Stored items

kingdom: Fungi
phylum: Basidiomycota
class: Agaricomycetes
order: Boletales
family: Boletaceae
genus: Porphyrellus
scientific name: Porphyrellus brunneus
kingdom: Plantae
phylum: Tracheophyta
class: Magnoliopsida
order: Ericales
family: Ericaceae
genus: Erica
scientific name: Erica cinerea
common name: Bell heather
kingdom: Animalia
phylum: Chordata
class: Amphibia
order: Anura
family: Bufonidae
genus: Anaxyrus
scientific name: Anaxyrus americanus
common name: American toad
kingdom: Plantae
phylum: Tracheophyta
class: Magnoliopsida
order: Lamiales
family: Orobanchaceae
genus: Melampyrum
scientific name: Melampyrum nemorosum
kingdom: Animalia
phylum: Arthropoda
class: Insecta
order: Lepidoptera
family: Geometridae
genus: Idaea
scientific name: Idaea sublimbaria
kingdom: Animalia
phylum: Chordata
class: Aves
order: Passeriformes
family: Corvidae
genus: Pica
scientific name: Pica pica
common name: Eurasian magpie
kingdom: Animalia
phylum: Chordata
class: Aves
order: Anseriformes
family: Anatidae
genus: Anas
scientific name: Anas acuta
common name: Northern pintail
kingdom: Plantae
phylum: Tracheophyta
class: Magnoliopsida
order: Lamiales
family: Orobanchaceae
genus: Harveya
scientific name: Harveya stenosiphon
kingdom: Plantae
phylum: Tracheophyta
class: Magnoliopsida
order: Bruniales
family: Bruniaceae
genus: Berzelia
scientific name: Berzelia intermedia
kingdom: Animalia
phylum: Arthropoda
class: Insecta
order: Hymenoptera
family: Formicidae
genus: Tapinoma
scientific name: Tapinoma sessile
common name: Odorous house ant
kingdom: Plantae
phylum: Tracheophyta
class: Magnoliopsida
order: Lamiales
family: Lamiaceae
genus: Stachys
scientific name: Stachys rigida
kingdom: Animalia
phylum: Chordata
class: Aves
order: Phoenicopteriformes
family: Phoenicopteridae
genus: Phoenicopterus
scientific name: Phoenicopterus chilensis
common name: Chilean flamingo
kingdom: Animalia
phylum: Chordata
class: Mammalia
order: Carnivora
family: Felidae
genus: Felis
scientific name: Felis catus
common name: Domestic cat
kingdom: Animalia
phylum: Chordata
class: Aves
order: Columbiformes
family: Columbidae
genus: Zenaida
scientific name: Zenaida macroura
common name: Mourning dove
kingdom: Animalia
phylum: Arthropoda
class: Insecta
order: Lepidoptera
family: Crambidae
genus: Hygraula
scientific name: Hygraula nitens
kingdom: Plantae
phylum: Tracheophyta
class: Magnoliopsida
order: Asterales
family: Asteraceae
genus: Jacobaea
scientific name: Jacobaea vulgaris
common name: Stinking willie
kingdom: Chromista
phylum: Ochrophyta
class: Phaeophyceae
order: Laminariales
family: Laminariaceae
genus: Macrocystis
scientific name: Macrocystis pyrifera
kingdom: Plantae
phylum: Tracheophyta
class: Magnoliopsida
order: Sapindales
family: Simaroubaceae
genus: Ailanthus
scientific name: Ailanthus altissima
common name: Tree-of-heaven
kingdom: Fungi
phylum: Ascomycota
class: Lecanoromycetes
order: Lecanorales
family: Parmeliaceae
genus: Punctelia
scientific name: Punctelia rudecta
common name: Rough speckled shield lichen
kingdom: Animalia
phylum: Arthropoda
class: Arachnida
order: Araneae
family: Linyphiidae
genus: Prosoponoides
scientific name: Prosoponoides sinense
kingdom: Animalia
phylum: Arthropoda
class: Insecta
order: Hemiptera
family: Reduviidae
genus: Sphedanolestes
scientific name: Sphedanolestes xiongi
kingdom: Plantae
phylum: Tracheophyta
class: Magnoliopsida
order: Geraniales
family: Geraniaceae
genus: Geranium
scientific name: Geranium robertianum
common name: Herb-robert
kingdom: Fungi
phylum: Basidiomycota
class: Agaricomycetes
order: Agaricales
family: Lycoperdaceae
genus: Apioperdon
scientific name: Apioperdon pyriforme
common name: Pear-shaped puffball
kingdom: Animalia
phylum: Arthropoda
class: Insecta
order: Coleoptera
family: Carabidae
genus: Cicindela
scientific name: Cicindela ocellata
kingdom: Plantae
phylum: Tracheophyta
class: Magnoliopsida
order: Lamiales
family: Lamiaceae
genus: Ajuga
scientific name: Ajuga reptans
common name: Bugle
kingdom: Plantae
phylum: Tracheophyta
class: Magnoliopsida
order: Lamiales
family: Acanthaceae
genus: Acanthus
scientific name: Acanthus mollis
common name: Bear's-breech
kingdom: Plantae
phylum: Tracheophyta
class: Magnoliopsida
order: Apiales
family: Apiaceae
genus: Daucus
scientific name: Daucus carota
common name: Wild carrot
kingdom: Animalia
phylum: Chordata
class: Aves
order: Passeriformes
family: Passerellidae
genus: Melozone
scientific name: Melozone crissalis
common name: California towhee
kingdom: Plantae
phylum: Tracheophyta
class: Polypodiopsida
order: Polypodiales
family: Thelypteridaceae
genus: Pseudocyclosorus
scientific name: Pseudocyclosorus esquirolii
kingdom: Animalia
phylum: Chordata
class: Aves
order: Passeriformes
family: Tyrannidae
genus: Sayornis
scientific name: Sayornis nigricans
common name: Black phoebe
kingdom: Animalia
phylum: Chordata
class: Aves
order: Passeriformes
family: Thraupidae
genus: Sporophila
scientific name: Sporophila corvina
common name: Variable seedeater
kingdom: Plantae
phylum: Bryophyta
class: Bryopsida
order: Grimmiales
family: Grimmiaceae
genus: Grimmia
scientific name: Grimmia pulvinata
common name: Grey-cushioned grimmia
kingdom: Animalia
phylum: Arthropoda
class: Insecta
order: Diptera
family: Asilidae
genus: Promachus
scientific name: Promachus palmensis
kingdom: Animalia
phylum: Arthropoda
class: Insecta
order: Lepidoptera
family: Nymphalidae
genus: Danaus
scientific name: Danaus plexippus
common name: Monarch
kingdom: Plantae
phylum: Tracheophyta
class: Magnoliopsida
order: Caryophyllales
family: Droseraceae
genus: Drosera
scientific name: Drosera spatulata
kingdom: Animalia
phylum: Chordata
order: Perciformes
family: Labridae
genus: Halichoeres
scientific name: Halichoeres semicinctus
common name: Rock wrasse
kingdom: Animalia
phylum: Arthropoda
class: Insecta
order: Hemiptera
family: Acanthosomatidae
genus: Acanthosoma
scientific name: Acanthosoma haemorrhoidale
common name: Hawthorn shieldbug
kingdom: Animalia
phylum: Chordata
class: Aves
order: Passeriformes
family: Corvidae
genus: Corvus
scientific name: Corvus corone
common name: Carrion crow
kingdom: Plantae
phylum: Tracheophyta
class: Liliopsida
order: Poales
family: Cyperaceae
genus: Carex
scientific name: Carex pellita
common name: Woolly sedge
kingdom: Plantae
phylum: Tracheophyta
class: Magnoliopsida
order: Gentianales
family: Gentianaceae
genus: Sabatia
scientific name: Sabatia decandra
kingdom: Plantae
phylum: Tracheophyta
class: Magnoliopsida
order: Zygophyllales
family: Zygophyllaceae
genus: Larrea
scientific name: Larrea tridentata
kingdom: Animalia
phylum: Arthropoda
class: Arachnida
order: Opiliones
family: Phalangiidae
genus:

INSTRUCTIONS TO FOLLOW:
Reproduce word for word the portion of the records that runs from the first line through the line containing "common name: Bell heather", with both the opening and closing lines included.

EXERCISE RESPONSE:
kingdom: Fungi
phylum: Basidiomycota
class: Agaricomycetes
order: Boletales
family: Boletaceae
genus: Porphyrellus
scientific name: Porphyrellus brunneus
kingdom: Plantae
phylum: Tracheophyta
class: Magnoliopsida
order: Ericales
family: Ericaceae
genus: Erica
scientific name: Erica cinerea
common name: Bell heather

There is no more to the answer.